--- BEGIN ---

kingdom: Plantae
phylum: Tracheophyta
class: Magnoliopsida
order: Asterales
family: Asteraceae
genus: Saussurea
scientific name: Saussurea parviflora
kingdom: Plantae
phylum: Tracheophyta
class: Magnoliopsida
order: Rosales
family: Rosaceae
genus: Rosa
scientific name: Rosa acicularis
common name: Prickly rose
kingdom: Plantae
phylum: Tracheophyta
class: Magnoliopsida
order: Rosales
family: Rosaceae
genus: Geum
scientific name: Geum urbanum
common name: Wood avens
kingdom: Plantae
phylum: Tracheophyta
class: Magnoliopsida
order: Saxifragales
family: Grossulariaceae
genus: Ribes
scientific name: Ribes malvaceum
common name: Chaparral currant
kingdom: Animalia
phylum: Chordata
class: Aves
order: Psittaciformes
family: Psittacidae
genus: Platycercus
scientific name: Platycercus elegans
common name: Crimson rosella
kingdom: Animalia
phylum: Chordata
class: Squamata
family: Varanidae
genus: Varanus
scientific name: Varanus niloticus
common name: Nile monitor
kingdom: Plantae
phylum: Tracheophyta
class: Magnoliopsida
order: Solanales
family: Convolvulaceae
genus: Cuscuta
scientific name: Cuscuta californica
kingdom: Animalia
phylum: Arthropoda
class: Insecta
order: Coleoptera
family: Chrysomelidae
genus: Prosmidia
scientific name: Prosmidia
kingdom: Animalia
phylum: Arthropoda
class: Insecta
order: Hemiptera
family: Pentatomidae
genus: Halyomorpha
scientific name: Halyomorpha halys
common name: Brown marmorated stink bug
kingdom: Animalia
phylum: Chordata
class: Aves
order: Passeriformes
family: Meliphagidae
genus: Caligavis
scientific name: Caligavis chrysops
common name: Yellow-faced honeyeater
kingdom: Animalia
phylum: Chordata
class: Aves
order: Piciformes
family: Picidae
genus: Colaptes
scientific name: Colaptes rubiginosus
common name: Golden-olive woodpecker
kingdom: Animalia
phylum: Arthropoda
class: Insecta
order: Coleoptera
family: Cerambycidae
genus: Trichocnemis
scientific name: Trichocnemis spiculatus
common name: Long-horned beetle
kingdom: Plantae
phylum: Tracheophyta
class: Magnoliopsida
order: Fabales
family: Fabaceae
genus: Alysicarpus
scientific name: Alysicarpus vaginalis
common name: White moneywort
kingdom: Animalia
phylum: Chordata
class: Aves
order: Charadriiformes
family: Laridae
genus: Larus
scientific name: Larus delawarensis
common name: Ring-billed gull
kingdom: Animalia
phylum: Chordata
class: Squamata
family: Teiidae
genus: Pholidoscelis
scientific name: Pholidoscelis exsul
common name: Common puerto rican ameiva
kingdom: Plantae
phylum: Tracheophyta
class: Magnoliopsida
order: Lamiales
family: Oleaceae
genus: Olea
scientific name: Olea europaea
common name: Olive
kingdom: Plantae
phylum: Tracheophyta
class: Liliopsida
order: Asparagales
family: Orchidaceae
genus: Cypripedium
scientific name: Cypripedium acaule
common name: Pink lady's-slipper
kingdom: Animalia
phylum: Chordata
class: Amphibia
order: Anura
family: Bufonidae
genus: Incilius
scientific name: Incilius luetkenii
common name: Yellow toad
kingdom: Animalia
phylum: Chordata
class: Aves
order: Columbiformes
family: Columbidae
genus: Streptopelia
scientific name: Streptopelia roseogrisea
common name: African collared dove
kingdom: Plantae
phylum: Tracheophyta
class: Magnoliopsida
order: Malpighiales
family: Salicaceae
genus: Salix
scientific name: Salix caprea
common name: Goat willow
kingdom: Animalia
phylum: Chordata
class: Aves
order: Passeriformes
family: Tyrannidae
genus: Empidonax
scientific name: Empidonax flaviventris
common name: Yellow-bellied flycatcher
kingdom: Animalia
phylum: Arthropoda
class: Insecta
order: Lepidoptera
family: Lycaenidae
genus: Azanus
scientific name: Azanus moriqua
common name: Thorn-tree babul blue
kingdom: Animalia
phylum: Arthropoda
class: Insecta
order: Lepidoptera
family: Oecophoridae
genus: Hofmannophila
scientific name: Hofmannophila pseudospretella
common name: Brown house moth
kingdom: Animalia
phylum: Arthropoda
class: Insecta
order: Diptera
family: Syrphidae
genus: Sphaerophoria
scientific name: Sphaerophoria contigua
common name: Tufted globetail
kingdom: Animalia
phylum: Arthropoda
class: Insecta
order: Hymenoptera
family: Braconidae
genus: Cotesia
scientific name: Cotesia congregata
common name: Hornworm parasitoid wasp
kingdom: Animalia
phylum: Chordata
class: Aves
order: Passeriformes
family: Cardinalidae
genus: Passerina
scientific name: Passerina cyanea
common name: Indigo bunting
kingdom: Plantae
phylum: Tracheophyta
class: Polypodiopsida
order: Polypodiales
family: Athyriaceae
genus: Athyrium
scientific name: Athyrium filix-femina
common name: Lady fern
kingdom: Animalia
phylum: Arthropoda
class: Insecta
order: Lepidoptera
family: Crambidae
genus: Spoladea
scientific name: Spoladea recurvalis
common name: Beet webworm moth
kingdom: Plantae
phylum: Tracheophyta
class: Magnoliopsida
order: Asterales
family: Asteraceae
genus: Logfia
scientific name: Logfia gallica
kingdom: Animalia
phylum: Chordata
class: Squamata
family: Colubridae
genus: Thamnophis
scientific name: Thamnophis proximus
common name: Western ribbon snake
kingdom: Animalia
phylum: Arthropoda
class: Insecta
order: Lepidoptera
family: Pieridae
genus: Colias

--- END ---

** TASK GOAL **
Rewrite all the lines of the records with each "common name" swapped for "vernacular name", changing nothing else.

** OUTPUT FOR THIS TASK **
kingdom: Plantae
phylum: Tracheophyta
class: Magnoliopsida
order: Asterales
family: Asteraceae
genus: Saussurea
scientific name: Saussurea parviflora
kingdom: Plantae
phylum: Tracheophyta
class: Magnoliopsida
order: Rosales
family: Rosaceae
genus: Rosa
scientific name: Rosa acicularis
vernacular name: Prickly rose
kingdom: Plantae
phylum: Tracheophyta
class: Magnoliopsida
order: Rosales
family: Rosaceae
genus: Geum
scientific name: Geum urbanum
vernacular name: Wood avens
kingdom: Plantae
phylum: Tracheophyta
class: Magnoliopsida
order: Saxifragales
family: Grossulariaceae
genus: Ribes
scientific name: Ribes malvaceum
vernacular name: Chaparral currant
kingdom: Animalia
phylum: Chordata
class: Aves
order: Psittaciformes
family: Psittacidae
genus: Platycercus
scientific name: Platycercus elegans
vernacular name: Crimson rosella
kingdom: Animalia
phylum: Chordata
class: Squamata
family: Varanidae
genus: Varanus
scientific name: Varanus niloticus
vernacular name: Nile monitor
kingdom: Plantae
phylum: Tracheophyta
class: Magnoliopsida
order: Solanales
family: Convolvulaceae
genus: Cuscuta
scientific name: Cuscuta californica
kingdom: Animalia
phylum: Arthropoda
class: Insecta
order: Coleoptera
family: Chrysomelidae
genus: Prosmidia
scientific name: Prosmidia
kingdom: Animalia
phylum: Arthropoda
class: Insecta
order: Hemiptera
family: Pentatomidae
genus: Halyomorpha
scientific name: Halyomorpha halys
vernacular name: Brown marmorated stink bug
kingdom: Animalia
phylum: Chordata
class: Aves
order: Passeriformes
family: Meliphagidae
genus: Caligavis
scientific name: Caligavis chrysops
vernacular name: Yellow-faced honeyeater
kingdom: Animalia
phylum: Chordata
class: Aves
order: Piciformes
family: Picidae
genus: Colaptes
scientific name: Colaptes rubiginosus
vernacular name: Golden-olive woodpecker
kingdom: Animalia
phylum: Arthropoda
class: Insecta
order: Coleoptera
family: Cerambycidae
genus: Trichocnemis
scientific name: Trichocnemis spiculatus
vernacular name: Long-horned beetle
kingdom: Plantae
phylum: Tracheophyta
class: Magnoliopsida
order: Fabales
family: Fabaceae
genus: Alysicarpus
scientific name: Alysicarpus vaginalis
vernacular name: White moneywort
kingdom: Animalia
phylum: Chordata
class: Aves
order: Charadriiformes
family: Laridae
genus: Larus
scientific name: Larus delawarensis
vernacular name: Ring-billed gull
kingdom: Animalia
phylum: Chordata
class: Squamata
family: Teiidae
genus: Pholidoscelis
scientific name: Pholidoscelis exsul
vernacular name: Common puerto rican ameiva
kingdom: Plantae
phylum: Tracheophyta
class: Magnoliopsida
order: Lamiales
family: Oleaceae
genus: Olea
scientific name: Olea europaea
vernacular name: Olive
kingdom: Plantae
phylum: Tracheophyta
class: Liliopsida
order: Asparagales
family: Orchidaceae
genus: Cypripedium
scientific name: Cypripedium acaule
vernacular name: Pink lady's-slipper
kingdom: Animalia
phylum: Chordata
class: Amphibia
order: Anura
family: Bufonidae
genus: Incilius
scientific name: Incilius luetkenii
vernacular name: Yellow toad
kingdom: Animalia
phylum: Chordata
class: Aves
order: Columbiformes
family: Columbidae
genus: Streptopelia
scientific name: Streptopelia roseogrisea
vernacular name: African collared dove
kingdom: Plantae
phylum: Tracheophyta
class: Magnoliopsida
order: Malpighiales
family: Salicaceae
genus: Salix
scientific name: Salix caprea
vernacular name: Goat willow
kingdom: Animalia
phylum: Chordata
class: Aves
order: Passeriformes
family: Tyrannidae
genus: Empidonax
scientific name: Empidonax flaviventris
vernacular name: Yellow-bellied flycatcher
kingdom: Animalia
phylum: Arthropoda
class: Insecta
order: Lepidoptera
family: Lycaenidae
genus: Azanus
scientific name: Azanus moriqua
vernacular name: Thorn-tree babul blue
kingdom: Animalia
phylum: Arthropoda
class: Insecta
order: Lepidoptera
family: Oecophoridae
genus: Hofmannophila
scientific name: Hofmannophila pseudospretella
vernacular name: Brown house moth
kingdom: Animalia
phylum: Arthropoda
class: Insecta
order: Diptera
family: Syrphidae
genus: Sphaerophoria
scientific name: Sphaerophoria contigua
vernacular name: Tufted globetail
kingdom: Animalia
phylum: Arthropoda
class: Insecta
order: Hymenoptera
family: Braconidae
genus: Cotesia
scientific name: Cotesia congregata
vernacular name: Hornworm parasitoid wasp
kingdom: Animalia
phylum: Chordata
class: Aves
order: Passeriformes
family: Cardinalidae
genus: Passerina
scientific name: Passerina cyanea
vernacular name: Indigo bunting
kingdom: Plantae
phylum: Tracheophyta
class: Polypodiopsida
order: Polypodiales
family: Athyriaceae
genus: Athyrium
scientific name: Athyrium filix-femina
vernacular name: Lady fern
kingdom: Animalia
phylum: Arthropoda
class: Insecta
order: Lepidoptera
family: Crambidae
genus: Spoladea
scientific name: Spoladea recurvalis
vernacular name: Beet webworm moth
kingdom: Plantae
phylum: Tracheophyta
class: Magnoliopsida
order: Asterales
family: Asteraceae
genus: Logfia
scientific name: Logfia gallica
kingdom: Animalia
phylum: Chordata
class: Squamata
family: Colubridae
genus: Thamnophis
scientific name: Thamnophis proximus
vernacular name: Western ribbon snake
kingdom: Animalia
phylum: Arthropoda
class: Insecta
order: Lepidoptera
family: Pieridae
genus: Colias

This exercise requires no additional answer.